Il n’existe pas de données définitives dans la littérature scientifique concernant l’utilisation de l’anticoagulation chez les patients atteints de SAA, bien que l’arrêt de ce traitement soit une pratique courante. Il est probable que l’anticoagulation ne modifie pas l’évolution naturelle de l’IMH. Trois arguments soutiennent cette hypothèse: a) Étant donné que l’hémostase n’a pas de rôle majeur dans la pathogenèse de la lésion, il est peu probable qu’elle ait un impact sur sa résolution; b) L’IMH est une affection confinée à l’intérieur de la paroi aortique et n’est pas en contact avec la lumière du vaisseau, il est donc peu probable que l’anticoagulant pénètre dans la lésion; et c) les études épidémiologiques n’ont pas montré une incidence plus élevée d’IMH chez les patients présentant des perturbations congénitales ou acquises des composants de l’hémostase.

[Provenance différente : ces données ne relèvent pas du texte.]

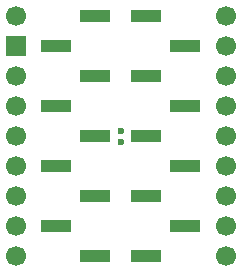
<source format=gbs>
G04 #@! TF.GenerationSoftware,KiCad,Pcbnew,9.0.6*
G04 #@! TF.CreationDate,2026-01-02T20:57:35-06:00*
G04 #@! TF.ProjectId,DHVQFN-14_3x2.5_P0.5,44485651-464e-42d3-9134-5f3378322e35,rev?*
G04 #@! TF.SameCoordinates,Original*
G04 #@! TF.FileFunction,Soldermask,Bot*
G04 #@! TF.FilePolarity,Negative*
%FSLAX46Y46*%
G04 Gerber Fmt 4.6, Leading zero omitted, Abs format (unit mm)*
G04 Created by KiCad (PCBNEW 9.0.6) date 2026-01-02 20:57:35*
%MOMM*%
%LPD*%
G01*
G04 APERTURE LIST*
%ADD10R,2.510000X1.000000*%
%ADD11C,0.600000*%
%ADD12C,1.700000*%
%ADD13R,1.700000X1.700000*%
G04 APERTURE END LIST*
D10*
X135251000Y-101092000D03*
X138561000Y-103632000D03*
X135251000Y-106172000D03*
X138561000Y-108712000D03*
X135251000Y-111252000D03*
X138561000Y-113792000D03*
X135251000Y-116332000D03*
X138561000Y-118872000D03*
X135251000Y-121412000D03*
X130941000Y-121412000D03*
X127631000Y-118872000D03*
X130941000Y-116332000D03*
X127631000Y-113792000D03*
X130941000Y-111252000D03*
X127631000Y-108712000D03*
X130941000Y-106172000D03*
X127631000Y-103632000D03*
X130941000Y-101092000D03*
D11*
X133096000Y-111702000D03*
X133096000Y-110802000D03*
D12*
X124206000Y-121412000D03*
X124206000Y-118872000D03*
X124206000Y-116332000D03*
X124206000Y-113792000D03*
X124206000Y-111252000D03*
X124206000Y-108712000D03*
X124206000Y-106172000D03*
D13*
X124206000Y-103632000D03*
D12*
X124206000Y-101092000D03*
X141986000Y-121412000D03*
X141986000Y-118872000D03*
X141986000Y-116332000D03*
X141986000Y-113792000D03*
X141986000Y-111252000D03*
X141986000Y-108712000D03*
X141986000Y-106172000D03*
X141986000Y-103632000D03*
X141986000Y-101092000D03*
M02*

</source>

Nous concluons que dans les situations où une anticoagulation est nécessaire (patients à haut risque d’embolie) ce traitement peut être maintenu, sur la base des résultats de cette étude dans laquelle l’anticoagulation ne semblait pas avoir d’impact sur l’évolution clinique ou morphologique de l’IMH. Naturellement, d’autres études avec des séries de patients plus importantes sont nécessaires pour tirer des conclusions définitives.